Fam Pract Manag. 2023;30(6):6-12

This content conforms to AAFP criteria for CME.

Author disclosures: no relevant financial relationships.

hcc wave

The Centers for Medicare & Medicaid Services (CMS) is updating its patient risk scoring system in 2024 in a way that will change payments that are based on hierarchical condition category (HCC).

The current HCC model was developed when the health care system used ICD-9 diagnosis codes. On Jan. 1, CMS will begin transitioning payment to a new system based on ICD-10-CM codes, as well as revise which diagnoses result in HCCs that carry increased payments.1 CMS says its new model “reflects more current costs associated with various diseases, conditions, and demographic characteristics.”2 But the changes will likely downgrade some patients' risk adjustment factors (RAFs), which could lower payments for practices that participate in capitated payment plans through either Medicare Advantage or private payers who use the CMS risk adjustment methodology. The change from the current system (Version 24, or “V24”) to the new system (“V28”) drew objections from a coalition of medical groups during the public comment period,3 but CMS is moving forward, albeit with a three-year phase-in (CMS is already using the new model but will base only 33% of payment on it in 2024).

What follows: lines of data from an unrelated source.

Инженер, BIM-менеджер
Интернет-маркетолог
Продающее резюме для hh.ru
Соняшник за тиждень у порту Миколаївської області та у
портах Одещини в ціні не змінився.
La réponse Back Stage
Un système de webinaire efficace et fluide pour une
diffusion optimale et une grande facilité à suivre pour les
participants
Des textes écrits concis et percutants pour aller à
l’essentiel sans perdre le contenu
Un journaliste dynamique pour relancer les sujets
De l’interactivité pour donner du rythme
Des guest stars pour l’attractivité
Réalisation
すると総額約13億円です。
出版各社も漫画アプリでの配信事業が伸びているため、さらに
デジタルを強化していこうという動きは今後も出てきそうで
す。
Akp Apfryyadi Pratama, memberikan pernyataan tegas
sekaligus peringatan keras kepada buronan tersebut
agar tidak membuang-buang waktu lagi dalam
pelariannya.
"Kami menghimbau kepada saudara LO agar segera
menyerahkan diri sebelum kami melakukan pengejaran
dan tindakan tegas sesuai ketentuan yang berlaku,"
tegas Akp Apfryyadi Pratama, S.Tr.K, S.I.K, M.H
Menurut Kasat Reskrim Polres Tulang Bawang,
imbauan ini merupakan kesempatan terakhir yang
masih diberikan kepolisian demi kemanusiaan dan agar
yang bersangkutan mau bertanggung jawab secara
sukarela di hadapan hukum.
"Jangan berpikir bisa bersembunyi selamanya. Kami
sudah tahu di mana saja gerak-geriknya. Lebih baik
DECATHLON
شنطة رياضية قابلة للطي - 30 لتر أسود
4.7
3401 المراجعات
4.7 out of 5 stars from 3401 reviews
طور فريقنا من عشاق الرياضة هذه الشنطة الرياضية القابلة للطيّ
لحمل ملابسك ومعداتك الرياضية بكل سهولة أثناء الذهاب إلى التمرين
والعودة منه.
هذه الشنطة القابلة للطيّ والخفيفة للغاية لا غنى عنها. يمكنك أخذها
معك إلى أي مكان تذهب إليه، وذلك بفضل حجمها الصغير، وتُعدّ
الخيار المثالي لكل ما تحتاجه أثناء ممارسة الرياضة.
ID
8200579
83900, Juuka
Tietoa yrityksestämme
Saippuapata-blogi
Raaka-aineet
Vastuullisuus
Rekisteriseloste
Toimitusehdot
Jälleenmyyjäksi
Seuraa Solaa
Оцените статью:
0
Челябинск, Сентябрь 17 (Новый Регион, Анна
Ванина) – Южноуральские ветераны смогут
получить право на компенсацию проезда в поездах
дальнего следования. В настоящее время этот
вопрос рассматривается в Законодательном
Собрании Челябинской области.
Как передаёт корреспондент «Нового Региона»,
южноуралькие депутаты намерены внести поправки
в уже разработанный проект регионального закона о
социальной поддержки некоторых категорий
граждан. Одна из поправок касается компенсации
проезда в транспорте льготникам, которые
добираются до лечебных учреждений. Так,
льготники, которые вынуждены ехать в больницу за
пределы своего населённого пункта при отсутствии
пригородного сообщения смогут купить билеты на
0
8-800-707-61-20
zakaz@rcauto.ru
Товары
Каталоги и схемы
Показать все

Overall, CMS is predicting that RAF scores will drop by about 3% when the phase-in period is complete,4 but for some practices it could be more. It all depends on your patient panel and the prevalence of certain high-risk conditions within it. For practices that participate in capitated payment programs based on HCCs, the new model will increase the importance of accurate, precise, specific diagnosis coding to fully capture patient risk. That should not only result in payments that more accurately reflect risk, but it can also help practices identify which patients need more care or outreach to avoid hospitalizations or poor health outcomes.